Find the product (1 - 3x) (x^2 - 6x - 4)x^2
A. -3x^5 + 19x^4 + 6x^3 - 4x^2
B. -3x^5 - 19x^4 + 6x^3 - 4x^2
C. -3x^5 + 19x^4 - 6x^3 - 4x^2
D.-3x^5 - 19x^4 - 6x^3 - 4x^2
Hmm. All the choices appear possible. I guess there's nothing for it but to go through the expansion.
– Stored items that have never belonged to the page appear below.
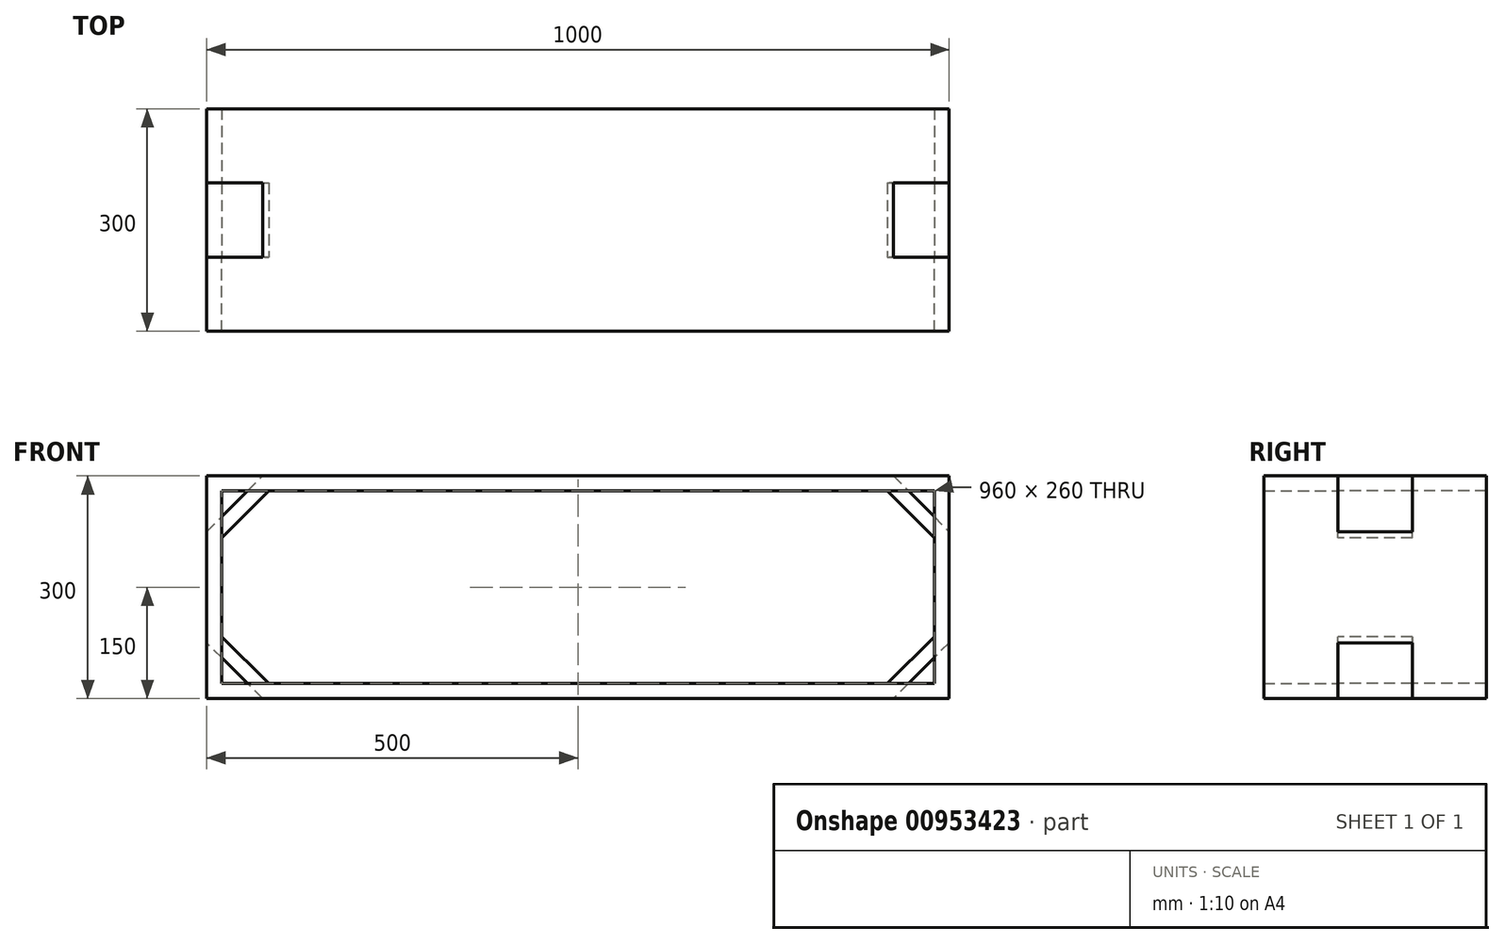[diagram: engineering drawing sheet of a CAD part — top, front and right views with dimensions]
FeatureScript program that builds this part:
annotation { "Feature Type Name" : "Feature", "Feature Type Description" : "" }
export const myFeature = defineFeature(function(context is Context, id is Id, definition is map)
    precondition{}
    {
        {
            var Q0;
            Q0=qCreatedBy(makeId("Front.planeOp"),FACE);
            var sketch = newSketch(context, id + "F0", { "sketchPlane" : qUnion([Q0])});
            skLineSegment(sketch, "E0.bottom", {"start": v(0, 0) * mm, "end": v(1000, 0) * mm});
            skLineSegment(sketch, "E0.top", {"start": v(0, 300) * mm, "end": v(1000, 300) * mm});
            skLineSegment(sketch, "E0.left", {"start": v(0, 0) * mm, "end": v(0, 300) * mm});
            skLineSegment(sketch, "E0.right", {"start": v(1000, 0) * mm, "end": v(1000, 300) * mm});
            skLineSegment(sketch, "E1.bottom", {"start": v(20, 20) * mm, "end": v(980, 20) * mm});
            skLineSegment(sketch, "E1.top", {"start": v(20, 280) * mm, "end": v(980, 280) * mm});
            skLineSegment(sketch, "E1.left", {"start": v(20, 20) * mm, "end": v(20, 280) * mm});
            skLineSegment(sketch, "E1.right", {"start": v(980, 20) * mm, "end": v(980, 280) * mm});
            skSolve(sketch);
        }
        {
            var Q0;
            Q0 = qSketchRegion(id + "F0", true);
            extrude(context, id + "F1", {"entities" : qUnion([Q0]), "depth" : 100 * mm, "offsetDistance" : 25 * mm});
        }
        {
            var Q0;
            Q0=qCreatedBy(makeId("Front.planeOp"),FACE);
            var sketch = newSketch(context, id + "F2", { "sketchPlane" : qUnion([Q0])});
            skLineSegment(sketch, "E2", {"start": v(0, 75) * mm, "end": v(0, 225) * mm});
            skLineSegment(sketch, "E3", {"start": v(0, 225) * mm, "end": v(75, 300) * mm});
            skLineSegment(sketch, "E4", {"start": v(75, 300) * mm, "end": v(925, 300) * mm});
            skLineSegment(sketch, "E5", {"start": v(925, 300) * mm, "end": v(1000, 225) * mm});
            skLineSegment(sketch, "E6", {"start": v(1000, 225) * mm, "end": v(1000, 75) * mm});
            skLineSegment(sketch, "E7", {"start": v(1000, 75) * mm, "end": v(925, 0) * mm});
            skLineSegment(sketch, "E8", {"start": v(925, 0) * mm, "end": v(75, 0) * mm});
            skLineSegment(sketch, "E9", {"start": v(75, 0) * mm, "end": v(0, 75) * mm});
            skLineSegment(sketch, "E10", {"start": v(20, 216.72) * mm, "end": v(83.28, 280) * mm});
            skLineSegment(sketch, "E11", {"start": v(83.28, 280) * mm, "end": v(916.72, 280) * mm});
            skLineSegment(sketch, "E12", {"start": v(916.72, 280) * mm, "end": v(980, 216.72) * mm});
            skLineSegment(sketch, "E13", {"start": v(980, 216.72) * mm, "end": v(980, 83.28) * mm});
            skLineSegment(sketch, "E14", {"start": v(980, 83.28) * mm, "end": v(916.72, 20) * mm});
            skLineSegment(sketch, "E15", {"start": v(916.72, 20) * mm, "end": v(83.28, 20) * mm});
            skLineSegment(sketch, "E16", {"start": v(83.28, 20) * mm, "end": v(20, 83.28) * mm});
            skLineSegment(sketch, "E17", {"start": v(20, 83.28) * mm, "end": v(20, 216.72) * mm});
            skSolve(sketch);
        }
        {
            var Q0;
            Q0 = qSketchRegion(id + "F2", true);
            extrude(context, id + "F3", {"entities" : qUnion([Q0]), "operationType" : NewBodyOperationType.ADD, "oppositeDirection" : true, "depth" : 100 * mm, "offsetDistance" : 25 * mm});
        }
        {
            var Q0;
            Q0=makeQuery(id+"F3.opExtrude","CAP_FACE",FACE,{"disambiguationData":[OSD([sQuery(id+"F2.wireOp",EDGE,"E2"),sQuery(id+"F2.wireOp",EDGE,"E3"),sQuery(id+"F2.wireOp",EDGE,"E4"),sQuery(id+"F2.wireOp",EDGE,"E5"),sQuery(id+"F2.wireOp",EDGE,"E6"),sQuery(id+"F2.wireOp",EDGE,"E7"),sQuery(id+"F2.wireOp",EDGE,"E8"),sQuery(id+"F2.wireOp",EDGE,"E9"),sQuery(id+"F2.wireOp",EDGE,"E10"),sQuery(id+"F2.wireOp",EDGE,"E11"),sQuery(id+"F2.wireOp",EDGE,"E12"),sQuery(id+"F2.wireOp",EDGE,"E13"),sQuery(id+"F2.wireOp",EDGE,"E14"),sQuery(id+"F2.wireOp",EDGE,"E15"),sQuery(id+"F2.wireOp",EDGE,"E16"),sQuery(id+"F2.wireOp",EDGE,"E17")])],"isStart":false});
            var sketch = newSketch(context, id + "F4", { "sketchPlane" : qUnion([Q0])});
            skLineSegment(sketch, "E18.bottom", {"start": v(0, 0) * mm, "end": v(-1000, 0) * mm});
            skLineSegment(sketch, "E18.top", {"start": v(0, 300) * mm, "end": v(-1000, 300) * mm});
            skLineSegment(sketch, "E18.left", {"start": v(0, 0) * mm, "end": v(0, 300) * mm});
            skLineSegment(sketch, "E18.right", {"start": v(-1000, 0) * mm, "end": v(-1000, 300) * mm});
            skLineSegment(sketch, "E19.bottom", {"start": v(-20, 20) * mm, "end": v(-980, 20) * mm});
            skLineSegment(sketch, "E19.top", {"start": v(-20, 280) * mm, "end": v(-980, 280) * mm});
            skLineSegment(sketch, "E19.left", {"start": v(-20, 20) * mm, "end": v(-20, 280) * mm});
            skLineSegment(sketch, "E19.right", {"start": v(-980, 20) * mm, "end": v(-980, 280) * mm});
            skSolve(sketch);
        }
        {
            var Q0;
            Q0 = qSketchRegion(id + "F4", true);
            extrude(context, id + "F5", {"entities" : qUnion([Q0]), "operationType" : NewBodyOperationType.ADD, "depth" : 100 * mm, "offsetDistance" : 25 * mm});
        }
    });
I get (A).
To find the product, we need to follow the distributive property and multiply each term of the first expression by each term of the second expression, and then by the third expression.
First, let's distribute the first expression (1 - 3x) to the second expression (x^2 - 6x - 4):
(1 - 3x)(x^2 - 6x - 4) = 1(x^2 - 6x - 4) - 3x(x^2 - 6x - 4)
= x^2 - 6x - 4 - 3x(x^2) + 3x(6x) + 3x(4)
Next, let's multiply the result from the previous step by the third expression (x^2):
(x^2 - 6x - 4 - 3x(x^2) + 3x(6x) + 3x(4)) * x^2 = x^2(x^2 - 6x - 4) - 3x(x^2)(x^2) + 3x(6x)(x^2) + 3x(4)(x^2)
= x^4 - 6x^3 - 4x^2 - 3x^5 + 18x^4 + 12x^3
Finally, let's rearrange the terms and combine like terms:
x^4 - 6x^3 - 4x^2 - 3x^5 + 18x^4 + 12x^3 = -3x^5 + 19x^4 + 6x^3 - 4x^2
So, the correct answer is (A) -3x^5 + 19x^4 + 6x^3 - 4x^2.